Pick up the travel blog entry below about Northern Thailand and the Longneck Tribe and keep writing it from its last sentence.

▶ [DOCUMENT EXCERPT]
****
Monday, 16 May 2011

Northern Thailand & The Longneck Tribe

Still on a high following our Elephant Nature Park adventure - it was a big day for Wills and Kate too and, yes, we did catch highlights of The Royal Wedding (Chris made sure of that, though not quite the same with Thai commentary) - we are heading up country hoping to spend some time with The Longneck Tribe.

Best bet is to hire a taxi for the day from Chiang Mai - we are staying at a neat little guest house The Galare perched alongside the Mae Ping River - and take in a few sights along the way.

Like thousands of others we feel we can't come this far without making a plgirmage to Wat Doi Suthep, a sacred temple in the clouds perched on the summit of a mountain with Chiang Mai scattered like a tiny model city below it.

Reaching the temple itself is an ordeal. Clambering out of our taxi we face a long uphill climb to it - we lost count of the number of steps - but are rewarded by its stunning location, where the locals come to worship a Buddhist relic enshrined in a picturesque golden chedi and where children dressed in colourful tradtional costume dance and sing.

Some 30km north lies the hill tribe village of Baan Ton Luang where four tribes - many who have fled across the border from Myanmar (Burma) in search of a better life - co-exist in blissful harmony. Two, in particular, are fascinating - the Lahu Shibalah (Long Ear) and the Karen (Long Neck).

We pay a fee to access the village - the money going to its upkeep and to helping its inhabitants (who are, to all intents and purposes, refugees) - and, in return, are granted permission to wander around at our leisure. They are happy to show us their way of life, the handicrafts they make and willing to invite us into their homes.

John shoots some crossbow and arrows with local children - manages a bullseye too, much to his amazement - while one of the Long Ear ladyfolk removes one of her huge earrings revealing to Chris the massive gap in her earlobe. Cripes.

But what really knocked us out were The Karens. From the age of five the girls start to wear rings around their necks which are added to year after year until they have in excess of 35 - a tradition handed down over centuries in the belief that it makes them more beautiful. The rings, which must be worn at all times, even when asleep, actually stretch the neck. Strange, but true.

One tribeswoman we spoke to - her English excellent - told us of the consequent health issues - headaches, breathing difficulties, spinal and collarbone problems.

Both Chris and I had the opportunity to feel the weight of these rings and were gobsmacked. You'd get the picture if we told you John needed both hands just to pick them up. Wearing them around the neck for a lifetime doesn't bear thinking about - but to them its their heritage and culture. We left the village and its welcoming people feeling it's a burden no-one should be forced to, quite literally, carry from the age of five to the grave.

John gets it in the neck
We have loved our time in Chiang Mai - the quaint walled ancient quarter, its tiny bars and cafes and lantern-lit riverside restaurants - but next stop is out in the mountains at Tharnthong Lodge, where we can get close to nature (and in John's case too close).
****
▶ [DATA ENTRIES]
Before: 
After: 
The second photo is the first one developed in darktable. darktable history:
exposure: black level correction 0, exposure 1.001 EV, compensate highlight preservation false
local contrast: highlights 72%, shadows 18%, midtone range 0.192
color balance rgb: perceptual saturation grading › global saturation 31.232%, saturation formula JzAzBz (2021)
****
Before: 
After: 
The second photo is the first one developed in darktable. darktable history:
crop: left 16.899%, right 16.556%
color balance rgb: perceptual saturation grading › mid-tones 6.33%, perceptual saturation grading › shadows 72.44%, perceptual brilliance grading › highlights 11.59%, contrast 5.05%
****
▶ [OUTPUT OF THE EXERCISE]
Situated less than 50km from the city, the lodge is surrounded by dense jungle and cool mountain streams. It's home to beautiful rare birds, butterflies and, at night, thousands of fireflies. The scenery is quite breath-taking, but paradise surely must have a sting in the tail - and it does.

Chris is first to feel the I'm A Celebrity Get Me Out of Here blues. Having trekked to the top of a mountain and back - so remote we mark our trail - in the sweltering heat and, within sight of the lodge, she walks into a giant spider's web.

It's not like a web at home - this is much thicker, stickier and stronger. It really clings to you. A piercing scream echoes through the valley (it must have been heard in Chiang Mai). John helps to remove the web bit by bit, but Chris sees a ''black thing'' on her shoulder and scream No. 2 matches the first in its intensity.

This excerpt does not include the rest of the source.